In 2017, viewership on all four broadcast networks (ABC, CBS, NBC, FOX) fell by 11% among those 18 to 49 years of age; the most coveted demographic to advertisers.

Cable networks, which have been on the receiving end of advertising dollar flight from the networks for years, had its first down year in a decade.

Live sporting events, which were the last line of defense for the networks are also losing viewers. Ratings for American Football, the most-watched live programming, has fallen two years in a row.

Pharmaceutical companies, film studios, and automakers have all slowed advertising. Spending by these three most valuable advertising sectors dropped by double digits.

After more than a decade of online video growth, CBS, Disney, Fox, and others are finally developing new online video services. Some of these services will be dependent upon subscribers, while others will offer advertising models.

Hulu now generates more than $1 billion in advertising each year.

Hulu is owned by four of the six major studios after Time Warner purchased a 10% stake in August 2016 for $583 million. Disney, Fox, and Comcast (Universal) each own 30%. However, Disney might sell its share, either by force from the government or by choice, if the company acquires Fox Studios.

Targeting and Trolls

Networks are far behind technology companies in offering advertisers with data and targeting tools.

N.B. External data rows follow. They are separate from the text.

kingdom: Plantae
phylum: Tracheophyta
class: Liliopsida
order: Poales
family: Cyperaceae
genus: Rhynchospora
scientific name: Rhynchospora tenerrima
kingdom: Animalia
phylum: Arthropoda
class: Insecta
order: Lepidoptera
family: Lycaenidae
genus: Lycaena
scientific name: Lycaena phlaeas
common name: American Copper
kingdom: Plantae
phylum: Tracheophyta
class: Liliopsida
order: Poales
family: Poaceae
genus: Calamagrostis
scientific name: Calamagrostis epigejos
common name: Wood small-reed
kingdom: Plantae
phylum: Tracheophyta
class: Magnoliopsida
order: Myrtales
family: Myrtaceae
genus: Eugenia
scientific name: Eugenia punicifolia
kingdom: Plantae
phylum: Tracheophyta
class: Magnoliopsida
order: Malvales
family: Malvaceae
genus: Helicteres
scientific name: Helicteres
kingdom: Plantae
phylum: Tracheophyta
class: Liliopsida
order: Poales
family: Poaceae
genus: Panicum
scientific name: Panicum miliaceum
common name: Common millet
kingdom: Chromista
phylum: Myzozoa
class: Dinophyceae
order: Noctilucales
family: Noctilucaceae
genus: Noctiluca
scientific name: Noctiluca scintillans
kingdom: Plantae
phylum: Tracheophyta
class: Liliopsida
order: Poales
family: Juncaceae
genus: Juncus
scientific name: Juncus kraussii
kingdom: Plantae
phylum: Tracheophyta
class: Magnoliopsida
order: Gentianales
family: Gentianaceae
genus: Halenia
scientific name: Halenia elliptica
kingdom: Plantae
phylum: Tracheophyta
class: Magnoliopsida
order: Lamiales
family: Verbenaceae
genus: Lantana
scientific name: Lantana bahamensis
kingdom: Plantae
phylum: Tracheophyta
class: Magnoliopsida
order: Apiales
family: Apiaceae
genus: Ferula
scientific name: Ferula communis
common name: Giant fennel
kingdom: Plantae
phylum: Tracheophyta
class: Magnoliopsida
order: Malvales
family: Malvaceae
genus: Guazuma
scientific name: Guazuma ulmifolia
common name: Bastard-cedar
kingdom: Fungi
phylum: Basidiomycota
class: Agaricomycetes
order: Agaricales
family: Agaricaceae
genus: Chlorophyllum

“Facebook and Google are cleaning our clocks because they have targeting,’’ said head of Fox’s TV networks group. “I don’t think the advertising product is as good,’’ adding that TV will take a bigger slice of ad sales as it implements better targeting.

Media companies have used Facebook’s admission of poor audience accounting, and the proliferation of inappropriate content on both Facebook and YouTube to persuade advertisers to slow spending online. There has been some lip service paid to this concern, but no significant advertising dollars have left these platforms.

All this flux creates an enormous opportunity for content creators to directly target and build audiences without the need of media companies.